Exercise data:

>>>>

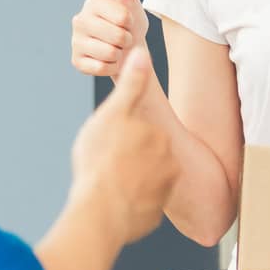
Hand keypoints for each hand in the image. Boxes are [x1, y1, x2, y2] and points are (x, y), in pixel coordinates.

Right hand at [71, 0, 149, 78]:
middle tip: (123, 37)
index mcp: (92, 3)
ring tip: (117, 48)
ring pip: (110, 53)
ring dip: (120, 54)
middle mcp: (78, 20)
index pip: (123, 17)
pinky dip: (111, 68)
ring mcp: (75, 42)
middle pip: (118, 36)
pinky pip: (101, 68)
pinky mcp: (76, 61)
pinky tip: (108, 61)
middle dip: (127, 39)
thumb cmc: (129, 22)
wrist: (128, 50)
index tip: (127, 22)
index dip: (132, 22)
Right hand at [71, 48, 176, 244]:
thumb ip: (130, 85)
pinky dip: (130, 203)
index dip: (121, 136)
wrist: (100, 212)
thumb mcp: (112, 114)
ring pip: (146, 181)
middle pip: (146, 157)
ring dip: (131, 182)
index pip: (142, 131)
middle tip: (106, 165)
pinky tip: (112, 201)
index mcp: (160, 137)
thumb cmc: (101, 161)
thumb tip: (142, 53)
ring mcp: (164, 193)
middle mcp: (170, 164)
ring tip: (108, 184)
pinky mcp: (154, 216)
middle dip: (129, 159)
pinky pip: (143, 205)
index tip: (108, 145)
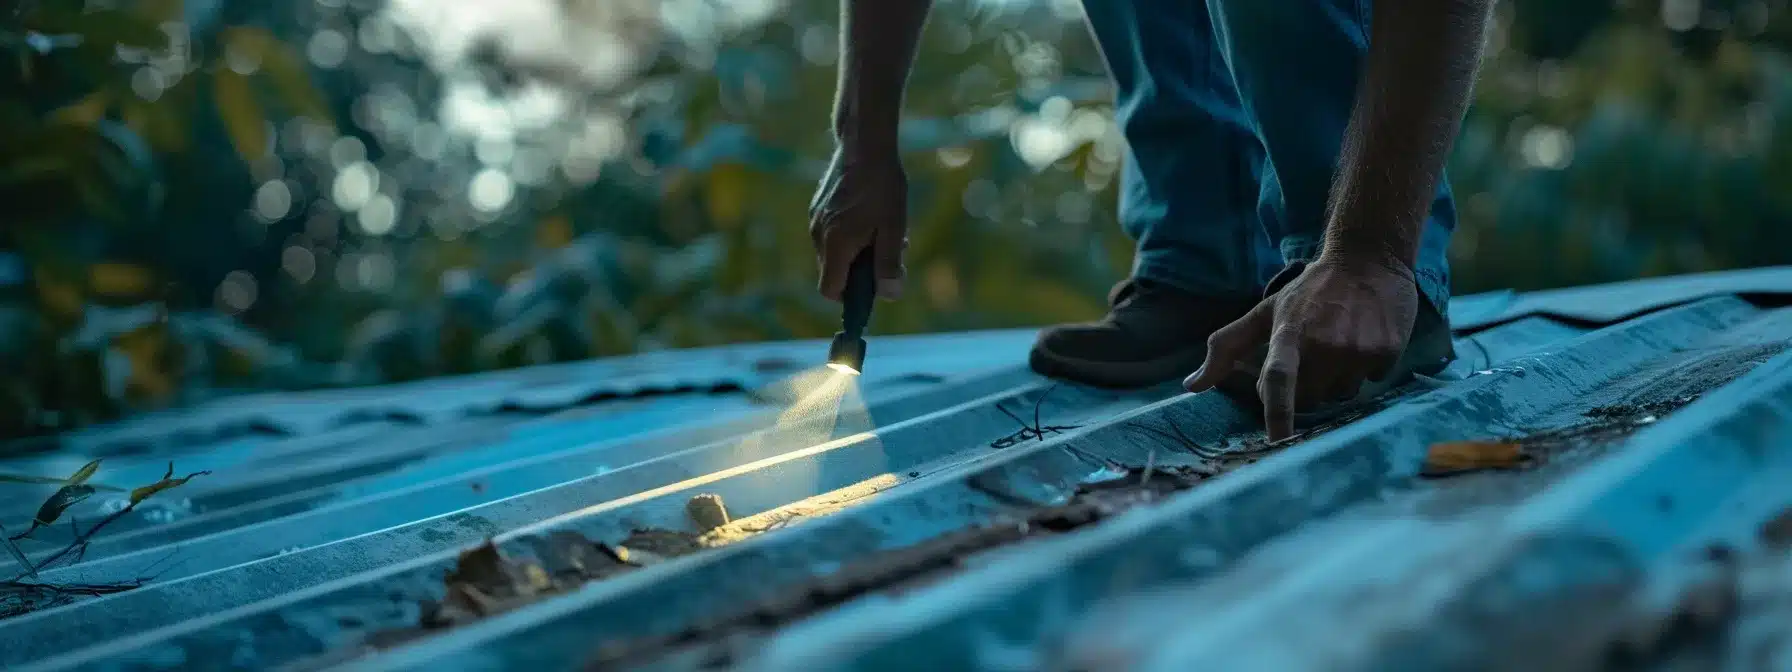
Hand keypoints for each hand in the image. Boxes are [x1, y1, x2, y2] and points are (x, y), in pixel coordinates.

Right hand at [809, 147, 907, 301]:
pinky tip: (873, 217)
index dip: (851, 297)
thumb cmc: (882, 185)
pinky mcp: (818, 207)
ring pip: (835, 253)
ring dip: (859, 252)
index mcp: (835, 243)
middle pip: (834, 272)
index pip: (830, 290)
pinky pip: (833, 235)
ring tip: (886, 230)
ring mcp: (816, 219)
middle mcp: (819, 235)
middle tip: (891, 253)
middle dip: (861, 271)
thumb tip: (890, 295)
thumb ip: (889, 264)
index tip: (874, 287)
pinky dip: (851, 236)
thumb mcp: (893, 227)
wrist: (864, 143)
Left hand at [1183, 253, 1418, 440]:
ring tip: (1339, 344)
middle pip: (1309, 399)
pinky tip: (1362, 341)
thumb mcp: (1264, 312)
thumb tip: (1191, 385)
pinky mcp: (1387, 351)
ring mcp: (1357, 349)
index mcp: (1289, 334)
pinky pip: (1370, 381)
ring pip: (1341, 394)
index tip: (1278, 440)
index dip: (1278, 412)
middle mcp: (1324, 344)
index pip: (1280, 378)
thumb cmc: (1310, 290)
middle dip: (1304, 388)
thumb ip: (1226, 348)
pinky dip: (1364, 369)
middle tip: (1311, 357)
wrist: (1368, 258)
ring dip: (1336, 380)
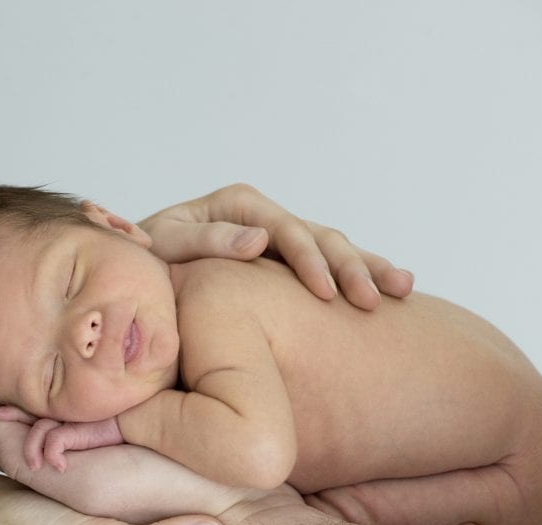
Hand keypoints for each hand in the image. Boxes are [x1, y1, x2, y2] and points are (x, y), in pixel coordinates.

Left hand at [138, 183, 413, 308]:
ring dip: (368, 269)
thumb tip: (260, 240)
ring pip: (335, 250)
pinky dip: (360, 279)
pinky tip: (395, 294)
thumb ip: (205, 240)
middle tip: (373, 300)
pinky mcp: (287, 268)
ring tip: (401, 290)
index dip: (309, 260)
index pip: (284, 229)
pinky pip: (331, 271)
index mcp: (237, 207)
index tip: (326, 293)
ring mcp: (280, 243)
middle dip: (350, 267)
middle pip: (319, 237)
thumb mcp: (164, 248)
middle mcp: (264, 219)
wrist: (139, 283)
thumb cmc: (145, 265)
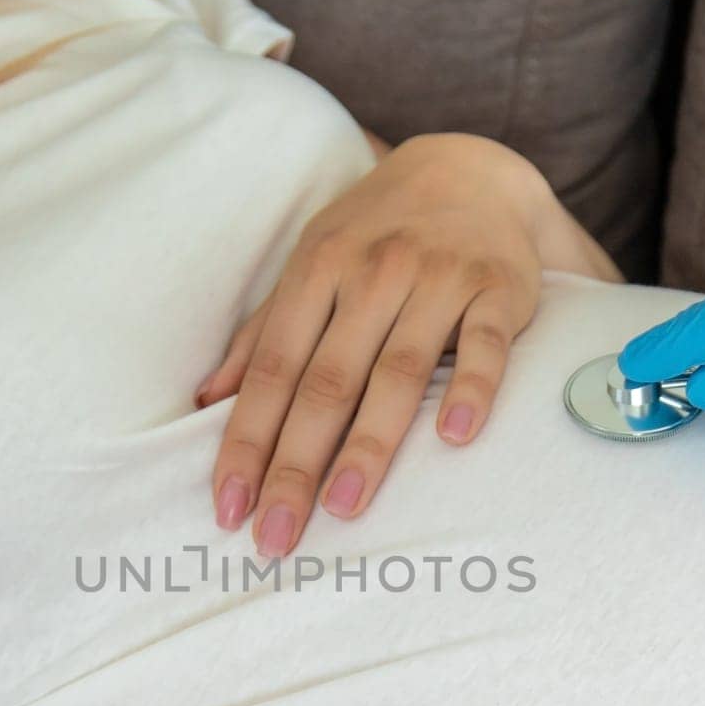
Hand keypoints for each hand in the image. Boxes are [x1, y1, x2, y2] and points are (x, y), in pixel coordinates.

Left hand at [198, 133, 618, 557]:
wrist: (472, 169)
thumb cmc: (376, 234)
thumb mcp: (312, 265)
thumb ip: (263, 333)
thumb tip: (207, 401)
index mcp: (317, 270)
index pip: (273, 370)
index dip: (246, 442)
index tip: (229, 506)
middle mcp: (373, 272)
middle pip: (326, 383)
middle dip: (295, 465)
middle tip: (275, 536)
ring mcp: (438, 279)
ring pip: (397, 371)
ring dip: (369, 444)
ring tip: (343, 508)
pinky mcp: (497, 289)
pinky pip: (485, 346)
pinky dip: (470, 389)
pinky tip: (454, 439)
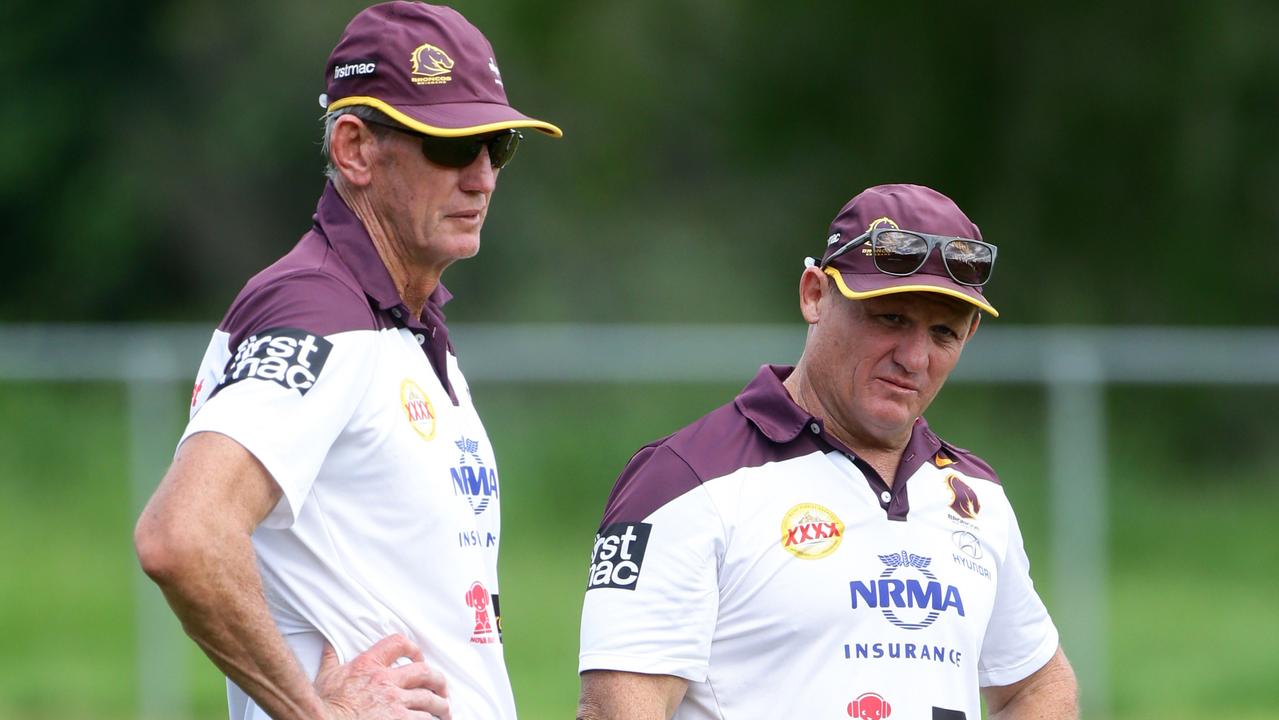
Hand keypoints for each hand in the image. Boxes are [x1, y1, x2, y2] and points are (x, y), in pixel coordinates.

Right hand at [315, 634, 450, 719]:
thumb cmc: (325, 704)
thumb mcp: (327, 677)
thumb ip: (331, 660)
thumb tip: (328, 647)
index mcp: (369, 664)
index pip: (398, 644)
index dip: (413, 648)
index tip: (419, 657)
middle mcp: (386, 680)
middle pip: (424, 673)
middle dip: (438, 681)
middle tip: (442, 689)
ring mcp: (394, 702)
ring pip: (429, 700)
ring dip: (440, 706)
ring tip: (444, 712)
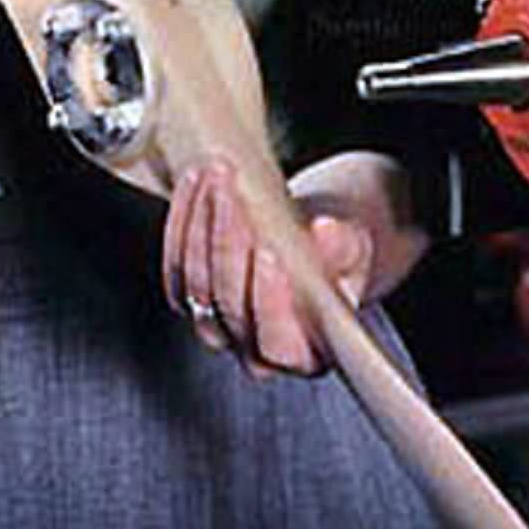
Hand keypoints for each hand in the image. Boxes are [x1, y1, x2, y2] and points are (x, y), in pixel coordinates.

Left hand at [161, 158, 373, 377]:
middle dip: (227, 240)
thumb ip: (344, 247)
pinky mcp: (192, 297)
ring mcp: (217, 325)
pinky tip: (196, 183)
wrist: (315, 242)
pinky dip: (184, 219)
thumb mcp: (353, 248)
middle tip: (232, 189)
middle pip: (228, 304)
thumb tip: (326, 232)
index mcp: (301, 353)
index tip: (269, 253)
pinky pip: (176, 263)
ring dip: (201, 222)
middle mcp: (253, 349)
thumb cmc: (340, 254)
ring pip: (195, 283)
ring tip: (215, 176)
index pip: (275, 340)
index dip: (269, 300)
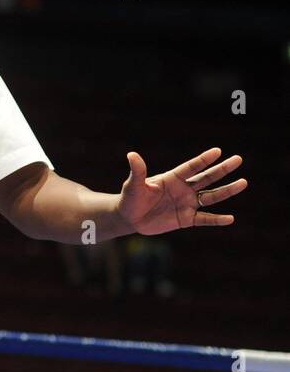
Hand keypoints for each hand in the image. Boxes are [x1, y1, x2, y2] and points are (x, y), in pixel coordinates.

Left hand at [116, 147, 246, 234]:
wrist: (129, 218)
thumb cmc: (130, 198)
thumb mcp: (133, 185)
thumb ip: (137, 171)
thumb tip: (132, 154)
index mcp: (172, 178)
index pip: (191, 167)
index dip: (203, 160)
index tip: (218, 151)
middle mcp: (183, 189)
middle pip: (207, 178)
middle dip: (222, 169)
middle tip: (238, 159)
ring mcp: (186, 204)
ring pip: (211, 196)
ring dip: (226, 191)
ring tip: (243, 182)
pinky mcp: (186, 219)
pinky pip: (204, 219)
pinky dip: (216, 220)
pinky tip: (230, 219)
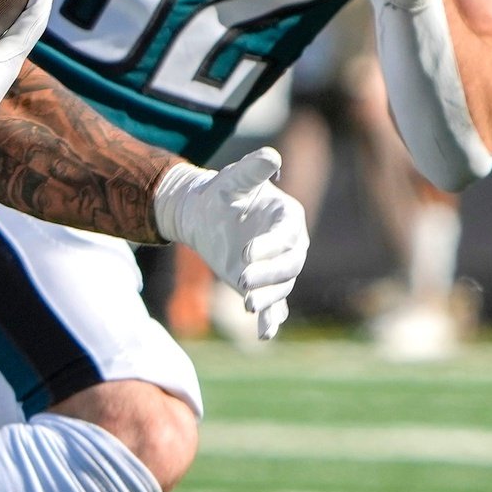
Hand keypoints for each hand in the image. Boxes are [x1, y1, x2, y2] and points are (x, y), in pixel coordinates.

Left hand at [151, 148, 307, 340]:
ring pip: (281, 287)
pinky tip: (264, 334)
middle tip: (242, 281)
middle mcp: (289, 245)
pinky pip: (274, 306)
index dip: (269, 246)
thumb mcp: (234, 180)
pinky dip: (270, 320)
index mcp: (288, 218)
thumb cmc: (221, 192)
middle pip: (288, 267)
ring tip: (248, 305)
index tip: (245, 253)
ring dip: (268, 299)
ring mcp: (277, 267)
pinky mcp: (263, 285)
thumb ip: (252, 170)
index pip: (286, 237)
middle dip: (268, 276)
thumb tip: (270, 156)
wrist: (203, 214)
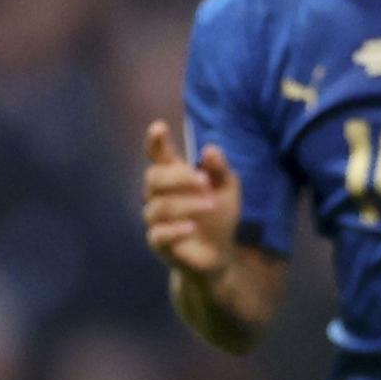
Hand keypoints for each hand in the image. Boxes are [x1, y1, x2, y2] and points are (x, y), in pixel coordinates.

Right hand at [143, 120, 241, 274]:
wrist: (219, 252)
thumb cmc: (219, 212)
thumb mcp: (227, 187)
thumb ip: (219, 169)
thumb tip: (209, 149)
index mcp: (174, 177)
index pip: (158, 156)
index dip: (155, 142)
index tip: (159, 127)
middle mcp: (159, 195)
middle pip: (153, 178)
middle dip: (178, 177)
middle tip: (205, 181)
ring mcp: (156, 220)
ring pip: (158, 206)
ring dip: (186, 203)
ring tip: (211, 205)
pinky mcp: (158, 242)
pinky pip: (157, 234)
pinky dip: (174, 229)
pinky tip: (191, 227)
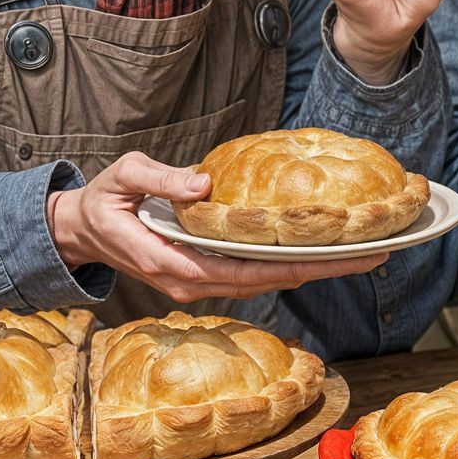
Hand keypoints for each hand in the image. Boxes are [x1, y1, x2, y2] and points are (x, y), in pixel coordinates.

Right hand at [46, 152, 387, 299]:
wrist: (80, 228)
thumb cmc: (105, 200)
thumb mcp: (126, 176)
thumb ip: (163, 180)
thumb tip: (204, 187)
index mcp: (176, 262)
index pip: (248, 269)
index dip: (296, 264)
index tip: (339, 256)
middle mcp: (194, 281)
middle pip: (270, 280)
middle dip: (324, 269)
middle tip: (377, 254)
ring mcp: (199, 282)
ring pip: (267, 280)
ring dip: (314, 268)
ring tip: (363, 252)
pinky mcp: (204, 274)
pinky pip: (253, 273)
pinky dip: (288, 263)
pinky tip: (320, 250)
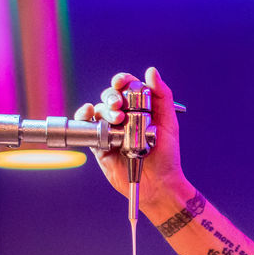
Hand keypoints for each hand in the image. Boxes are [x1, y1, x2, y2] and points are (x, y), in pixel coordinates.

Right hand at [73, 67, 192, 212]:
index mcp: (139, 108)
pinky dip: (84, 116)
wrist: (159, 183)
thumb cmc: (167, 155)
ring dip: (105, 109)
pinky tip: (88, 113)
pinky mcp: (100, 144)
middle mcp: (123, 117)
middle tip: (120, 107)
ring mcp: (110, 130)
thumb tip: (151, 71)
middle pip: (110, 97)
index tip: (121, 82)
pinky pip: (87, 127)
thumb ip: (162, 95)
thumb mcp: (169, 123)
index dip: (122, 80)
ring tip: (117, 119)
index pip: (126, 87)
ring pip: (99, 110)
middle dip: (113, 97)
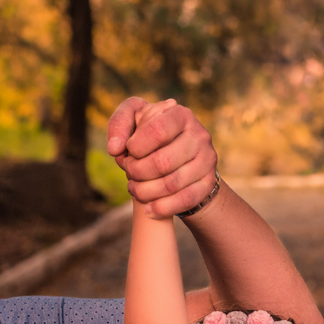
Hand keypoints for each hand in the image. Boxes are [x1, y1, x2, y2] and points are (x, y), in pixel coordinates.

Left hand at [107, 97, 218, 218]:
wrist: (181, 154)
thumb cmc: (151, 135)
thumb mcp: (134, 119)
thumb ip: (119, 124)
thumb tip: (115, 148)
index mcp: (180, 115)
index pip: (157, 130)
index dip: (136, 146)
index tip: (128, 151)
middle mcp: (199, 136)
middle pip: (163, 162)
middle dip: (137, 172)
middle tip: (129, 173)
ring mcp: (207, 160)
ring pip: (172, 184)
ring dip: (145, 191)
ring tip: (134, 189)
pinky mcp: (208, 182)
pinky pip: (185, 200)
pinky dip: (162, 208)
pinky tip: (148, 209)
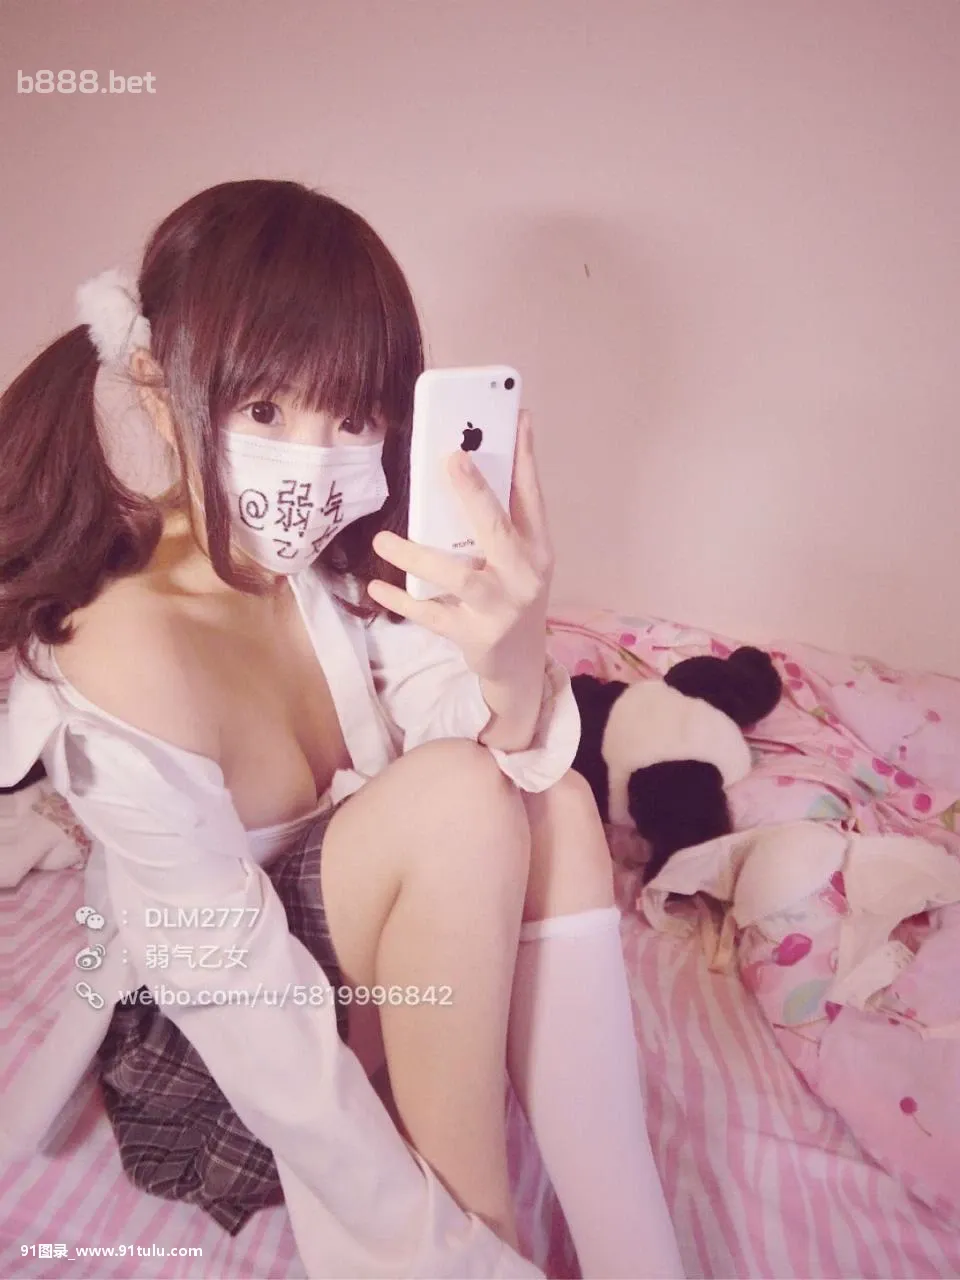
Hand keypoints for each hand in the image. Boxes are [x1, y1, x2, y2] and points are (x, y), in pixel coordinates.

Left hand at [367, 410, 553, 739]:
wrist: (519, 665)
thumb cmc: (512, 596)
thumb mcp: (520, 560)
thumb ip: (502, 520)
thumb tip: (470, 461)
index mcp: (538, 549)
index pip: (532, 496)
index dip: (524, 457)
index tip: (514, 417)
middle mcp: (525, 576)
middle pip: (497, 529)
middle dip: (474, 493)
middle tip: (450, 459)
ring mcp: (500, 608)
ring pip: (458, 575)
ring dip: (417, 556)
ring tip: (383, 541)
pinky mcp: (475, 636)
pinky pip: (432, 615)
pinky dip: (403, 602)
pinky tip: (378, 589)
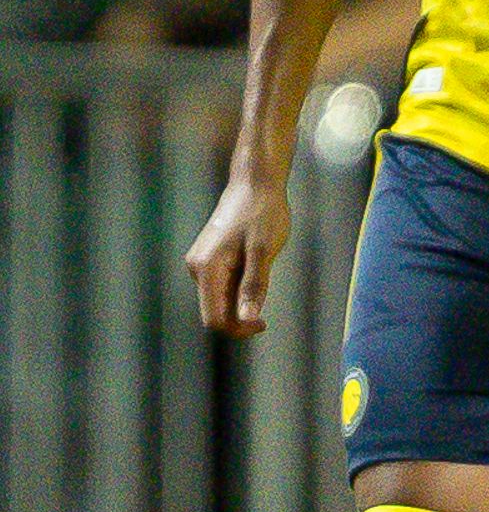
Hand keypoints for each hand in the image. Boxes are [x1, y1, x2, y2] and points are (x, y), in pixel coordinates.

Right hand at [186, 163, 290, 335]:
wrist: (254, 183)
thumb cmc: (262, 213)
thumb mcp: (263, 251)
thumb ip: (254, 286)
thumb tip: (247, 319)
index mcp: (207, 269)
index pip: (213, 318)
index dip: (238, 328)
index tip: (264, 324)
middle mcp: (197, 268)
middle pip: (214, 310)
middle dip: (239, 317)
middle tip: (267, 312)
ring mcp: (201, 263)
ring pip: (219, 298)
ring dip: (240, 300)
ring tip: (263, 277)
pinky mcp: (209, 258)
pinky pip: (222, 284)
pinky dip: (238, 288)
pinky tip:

<<<<

Exercise requirements:
Scan the lines above, and whenever one holds the string "Left", copy it.

Answer space:
Left hand at [1183, 253, 1418, 440]:
Left hand at [138, 183, 413, 308]:
Left hand at [198, 133, 618, 557]:
Left hand at [161, 158, 373, 377]:
Left hand at [116, 147, 246, 234]:
Left hand at [151, 148, 307, 340]:
Left hand at [107, 97, 218, 218]:
Left hand at [367, 410, 553, 739]:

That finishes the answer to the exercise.